------ DATASET EXCERPTS

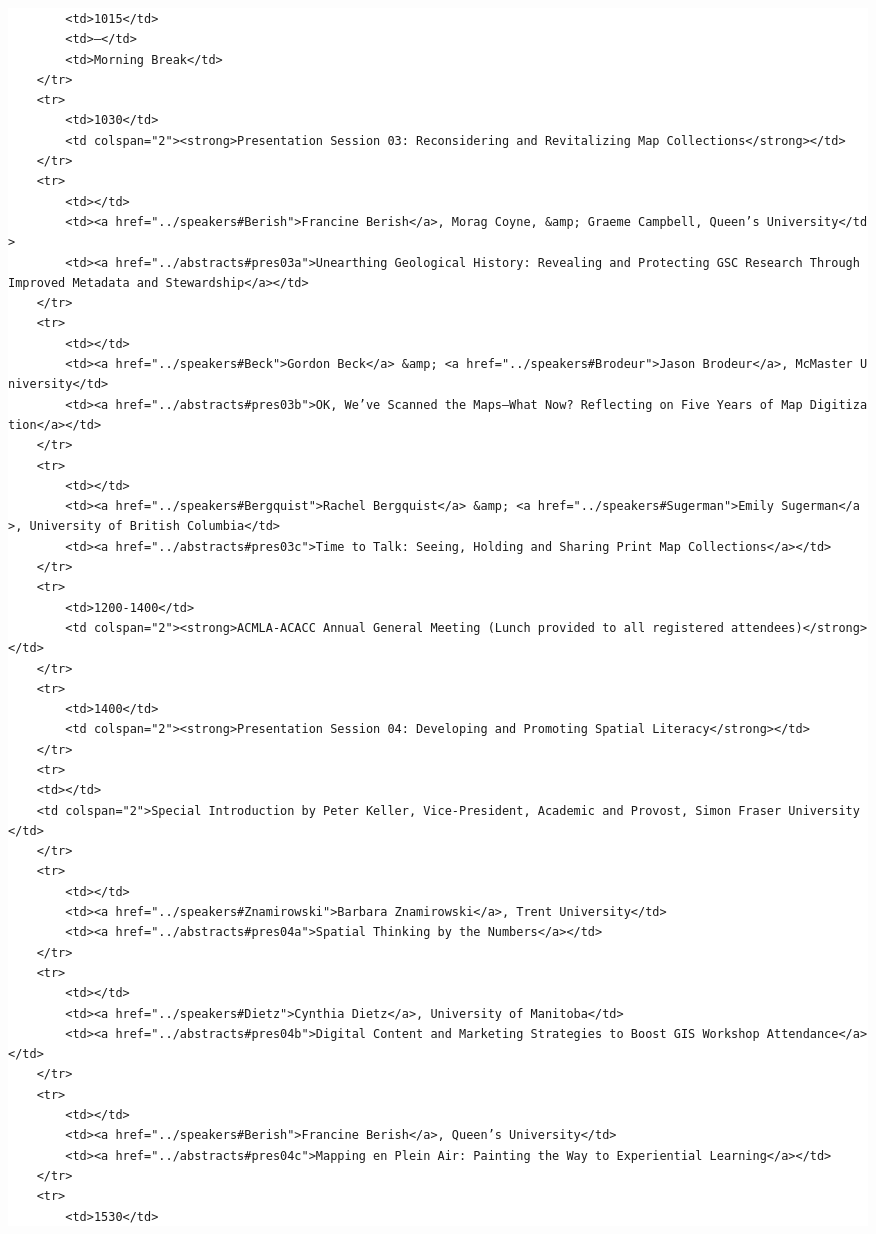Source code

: 			<td>1015</td>
			<td>–</td>
			<td>Morning Break</td>
		</tr>
		<tr>
			<td>1030</td>
			<td colspan="2"><strong>Presentation Session 03: Reconsidering and Revitalizing Map Collections</strong></td>
		</tr>
		<tr>
			<td></td>
			<td><a href="../speakers#Berish">Francine Berish</a>, Morag Coyne, &amp; Graeme Campbell, Queen’s University</td>
			<td><a href="../abstracts#pres03a">Unearthing Geological History: Revealing and Protecting GSC Research Through Improved Metadata and Stewardship</a></td>
		</tr>
		<tr>
			<td></td>
			<td><a href="../speakers#Beck">Gordon Beck</a> &amp; <a href="../speakers#Brodeur">Jason Brodeur</a>, McMaster University</td>
			<td><a href="../abstracts#pres03b">OK, We’ve Scanned the Maps–What Now? Reflecting on Five Years of Map Digitization</a></td>
		</tr>
		<tr>
			<td></td>
			<td><a href="../speakers#Bergquist">Rachel Bergquist</a> &amp; <a href="../speakers#Sugerman">Emily Sugerman</a>, University of British Columbia</td>
			<td><a href="../abstracts#pres03c">Time to Talk: Seeing, Holding and Sharing Print Map Collections</a></td>
		</tr>
		<tr>
			<td>1200-1400</td>
			<td colspan="2"><strong>ACMLA-ACACC Annual General Meeting (Lunch provided to all registered attendees)</strong></td>
		</tr>
		<tr>
			<td>1400</td>
			<td colspan="2"><strong>Presentation Session 04: Developing and Promoting Spatial Literacy</strong></td>
		</tr>
        <tr>
        <td></td>
        <td colspan="2">Special Introduction by Peter Keller, Vice-President, Academic and Provost, Simon Fraser University</td>
        </tr>
		<tr>
			<td></td>
			<td><a href="../speakers#Znamirowski">Barbara Znamirowski</a>, Trent University</td>
			<td><a href="../abstracts#pres04a">Spatial Thinking by the Numbers</a></td>
		</tr>
		<tr>
			<td></td>
			<td><a href="../speakers#Dietz">Cynthia Dietz</a>, University of Manitoba</td>
			<td><a href="../abstracts#pres04b">Digital Content and Marketing Strategies to Boost GIS Workshop Attendance</a></td>
		</tr>
		<tr>
			<td></td>
			<td><a href="../speakers#Berish">Francine Berish</a>, Queen’s University</td>
			<td><a href="../abstracts#pres04c">Mapping en Plein Air: Painting the Way to Experiential Learning</a></td>
		</tr>
		<tr>
			<td>1530</td>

------------

=== EXERCISE GOAL ===
Each line from the one holding "<td>1400</td>" down to the end of the records above is to be repeated exactly; no other line belongs in the reply.

=== REPLY ===
			<td>1400</td>
			<td colspan="2"><strong>Presentation Session 04: Developing and Promoting Spatial Literacy</strong></td>
		</tr>
        <tr>
        <td></td>
        <td colspan="2">Special Introduction by Peter Keller, Vice-President, Academic and Provost, Simon Fraser University</td>
        </tr>
		<tr>
			<td></td>
			<td><a href="../speakers#Znamirowski">Barbara Znamirowski</a>, Trent University</td>
			<td><a href="../abstracts#pres04a">Spatial Thinking by the Numbers</a></td>
		</tr>
		<tr>
			<td></td>
			<td><a href="../speakers#Dietz">Cynthia Dietz</a>, University of Manitoba</td>
			<td><a href="../abstracts#pres04b">Digital Content and Marketing Strategies to Boost GIS Workshop Attendance</a></td>
		</tr>
		<tr>
			<td></td>
			<td><a href="../speakers#Berish">Francine Berish</a>, Queen’s University</td>
			<td><a href="../abstracts#pres04c">Mapping en Plein Air: Painting the Way to Experiential Learning</a></td>
		</tr>
		<tr>
			<td>1530</td>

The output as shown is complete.